Question #508e4

Sodium thiosulfate, #"Na"_2"S"_2"O"_3#, will react with hydrochloric acid, #"HCl"#, to form solid sulfur, #"S"#, gaseous sulfur dioxide, #"SO"_2#, aqueous sodium chloride, #"NaCl"#, and water.

The key here is the balanced chemical equation that describes this redox reaction

#"Na"_ 2"S"_ 2"O"_ (3(aq)) + color(red)(2)"HCl"_ ((aq)) -> "NaCl"_ ((aq)) + "S"_ ((s)) darr + "SO"_ (2(g)) uarr + "H"_ 2"O"_((l))#

Notice that the reaction consumes #color(red)(2)# moles of hydrochloric acid for every #1# mole of sodium thiosulfate.

This means that in order for the reaction to consume both reactants completely, you must have twice as many moles of hydrochloric acid than you have of sodium thiosulfate.
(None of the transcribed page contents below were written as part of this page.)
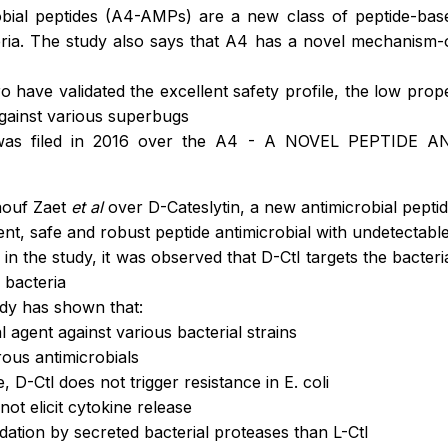
bial peptides (A4-AMPs) are a new class of peptide-based
cteria. The study also says that A4 has a novel mechanism-
ro have validated the excellent safety profile, the low prop
against various superbugs
n was filed in 2016 over the A4 - A NOVEL PEPTIDE AN
aouf Zaet
et al
over D-Cateslytin, a new antimicrobial pepti
nt, safe and robust peptide antimicrobial with undetectable 
in the study, it was observed that D-Ctl targets the bacteria
 bacteria
udy has shown that:
al agent against various bacterial strains
rous antimicrobials
, D-Ctl does not trigger resistance in E. coli
not elicit cytokine release
adation by secreted bacterial proteases than L-Ctl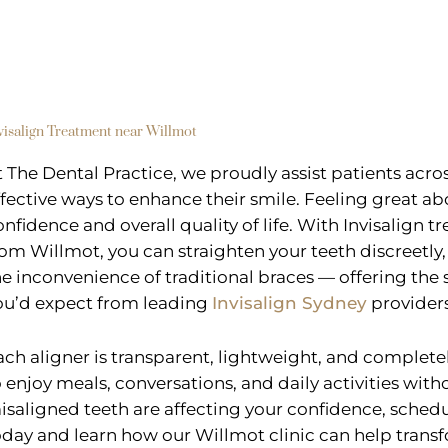
visalign Treatment near Willmot
t The Dental Practice, we proudly assist patients acr
ffective ways to enhance their smile. Feeling great ab
onfidence and overall quality of life. With Invisalign t
rom Willmot, you can straighten your teeth discreetly
he inconvenience of traditional braces — offering th
ou’d expect from leading
Invisalign Sydney
providers
ach aligner is transparent, lightweight, and complet
o enjoy meals, conversations, and daily activities witho
isaligned teeth are affecting your confidence, schedu
oday and learn how our Willmot clinic can help transf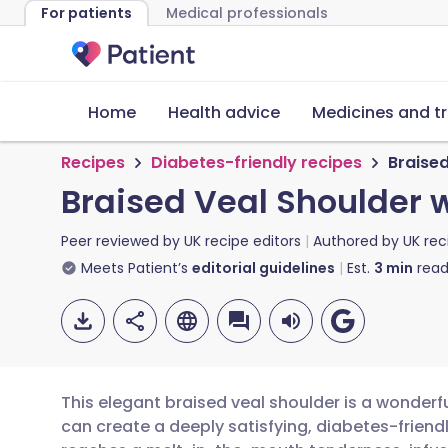
For patients
Medical professionals
Home
Health advice
Medicines and t
Recipes
Diabetes-friendly recipes
Braise
Braised Veal Shoulder 
Peer reviewed by
UK recipe editors
Authored by
UK rec
Meets Patient’s
editorial guidelines
Est.
3
min
read
This elegant braised veal shoulder is a wonderf
can create a deeply satisfying, diabetes-friendl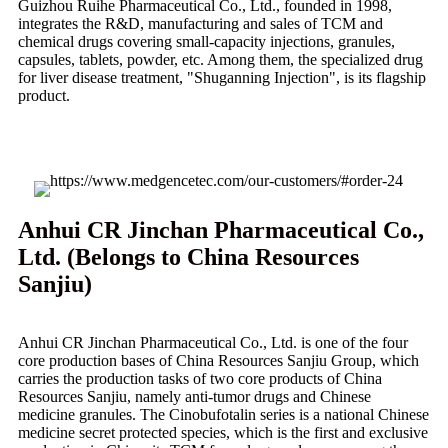
Guizhou Ruihe Pharmaceutical Co., Ltd., founded in 1998,
integrates the R&D, manufacturing and sales of TCM and
chemical drugs covering small-capacity injections, granules,
capsules, tablets, powder, etc. Among them, the specialized drug
for liver disease treatment, "Shuganning Injection", is its flagship
product.
Anhui CR Jinchan Pharmaceutical Co.,
Ltd. (Belongs to China Resources
Sanjiu)
Anhui CR Jinchan Pharmaceutical Co., Ltd. is one of the four
core production bases of China Resources Sanjiu Group, which
carries the production tasks of two core products of China
Resources Sanjiu, namely anti-tumor drugs and Chinese
medicine granules. The Cinobufotalin series is a national Chinese
medicine secret protected species, which is the first and exclusive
Now, you're mixing equal volumes, #"50 cm"^(3)#, of two solutions of equal molarities, #"0.1 mol dm"^(-3)#, which of course implies that you're dealing with equal numbers of moles of sodium thiosulfate and hydrochloric acid.

This means that you have fewer moles of hydrochloric acid than you'd need to allow for all the moles of sodium thiosulfate to react #-># hydrochloric acid will act as a limiting reagent.

The reaction will stop because the hydrochloric acid will be completely consumed before all the moles of sodium thiosulfate get the chance to take part in the reaction.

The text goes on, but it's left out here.